You may have missed the following from the original post: when customers enter “the queue that currently had the fewest number of customers… the resulting behavior is not significantly worse than the single queue approach, in neither mean

nor variance[emphasis added].” Using the specific setup described in the post, the standard deviation for the single-queue wait time is about 9.48 minutes; compare this with just 10.85 minutes for the shortest-of-3-queues, and 29.28 minutes for the pick-a-random-one-of-3-queues.This plot shows the (lack of) difference more vividly, showing the entire distribution of wait times for all three cases, over a simulated 6-months’ worth of 16-hour days. The single-queue and shortest-queue cases are difficult to distinguish, because they just aren’t that different. The *random* queue, however, has significantly worse behavior.

One queue, multiple checkouts is the only way to go because it is fair to all. That results in ‘First come first served’ which is the way it should be, for those of us who have good manners that is. Why should a customer wait longer than someone who queued later than they did but somehow got into a faster line. Only those with bad manners who do not like to wait their turn and would rather a free for all push and shove system would argue against this.

Strongly agree with this comment!

Hi! Do you have a reference book with the detailed derivation of the relation that is visible after your sentence “With a single queue feeding all three cashiers, the average waiting time is:”. Thx for your answer!

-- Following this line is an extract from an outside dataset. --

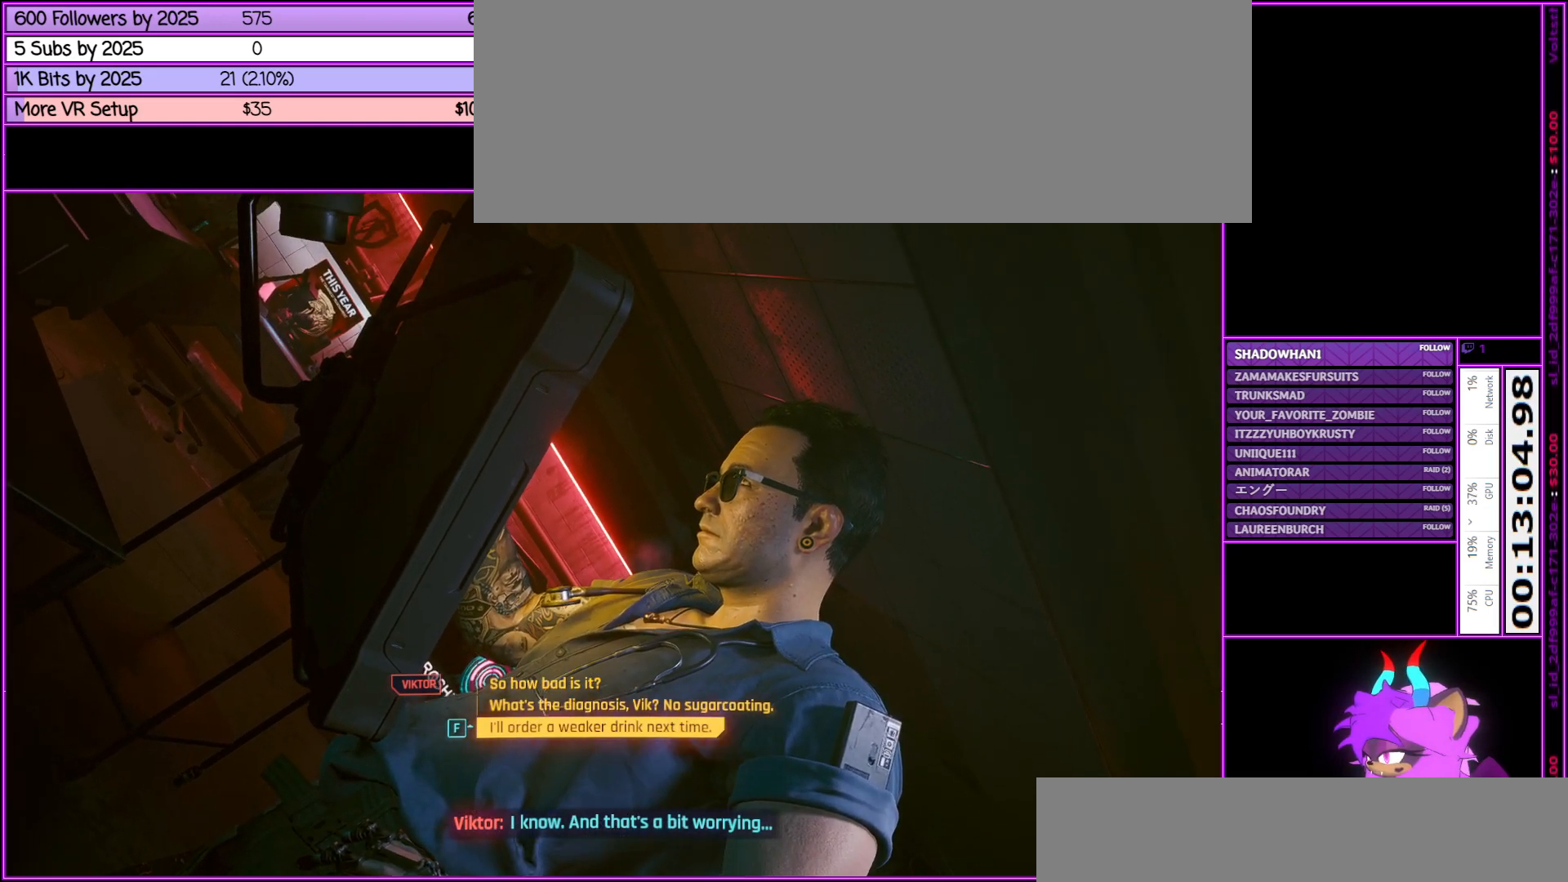
{"keys": [], "mouse": [], "events": []}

This is referred to as a M/M/c queue; a search for “M/M/c queue waiting time” yields several links to course notes that work through the derivation of these formulas.

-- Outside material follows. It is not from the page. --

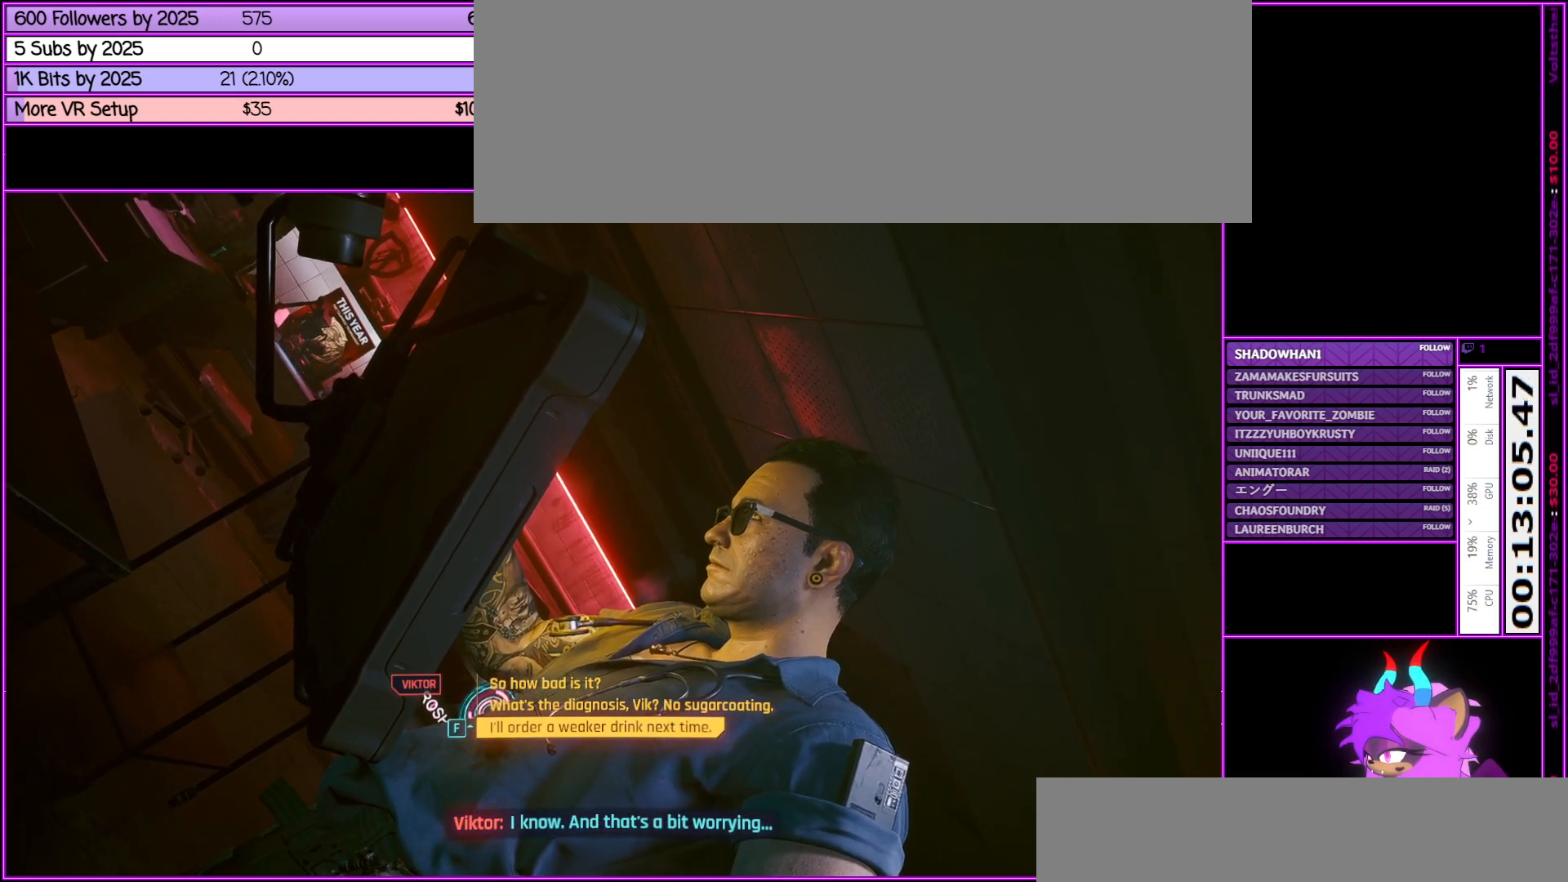
{"keys": [], "mouse": [], "events": []}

I’m looking for the proof since 3 years on the internet and in textbooks. I have found the result a lot of time but not the VERY detailed steps of the formula derivation (sad!). But thanks anyway.

I am not sure if you are monitoring this anymore…anyway, I found your analysis to be very useful, but I do have a question: I am attempting to replicate your result where the customer chooses the shortest queue, and am consistently getting 8.54-8.60 minutes average wait time (you got 7.77). I am not sure why the discrepancy, but one thing that you don’t mention is what happens when there is more than one line that is shortest (i.e., lines are of equal length, which happens often). I assumed that the customer will randomly choose a line (out of the shortest ones), without knowledge of which line will actually result in being served sooner. I’m thinking that you probably did the same, since if customers are somehow always able to choose the line in which they will be served soonest, the result should be the same as the MM3 (7.12), but I thought that I would check.

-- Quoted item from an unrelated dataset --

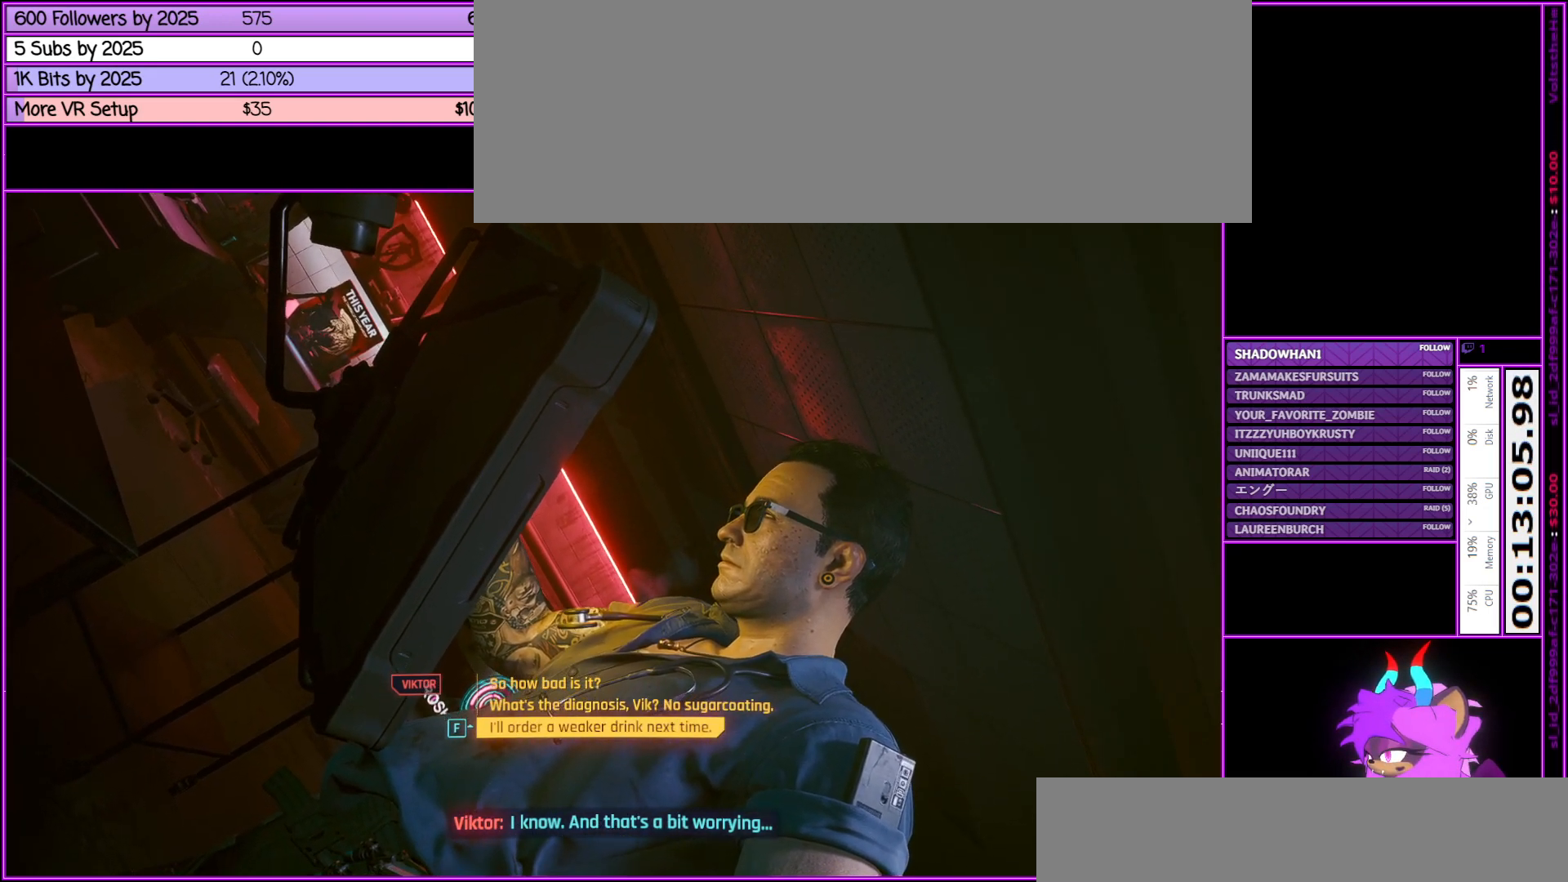
{"keys": [], "mouse": [], "events": [[83, "mouse_wheel_up", "down"], [133, "mouse_wheel_up", "up"]]}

Although 8.6 minutes seems a bit long, after revisiting this I think 7.8 minutes is also a bit short :). That is, the large variance of customer waiting time means that we need to simulate a lot of customers to accurately estimate the mean, and my initial implementation in MATLAB was slow enough that I only sampled a few “months” worth of customers.

So I re-wrote the simulation in Python, and cranked up the simulation time (about 2.4 million customers), so that a more accurate estimate is around 8.1-8.2 minutes. See code here if you’d like to compare; lines 14-15 of test_queue.py pick the shortest queue, breaking ties by lowest index.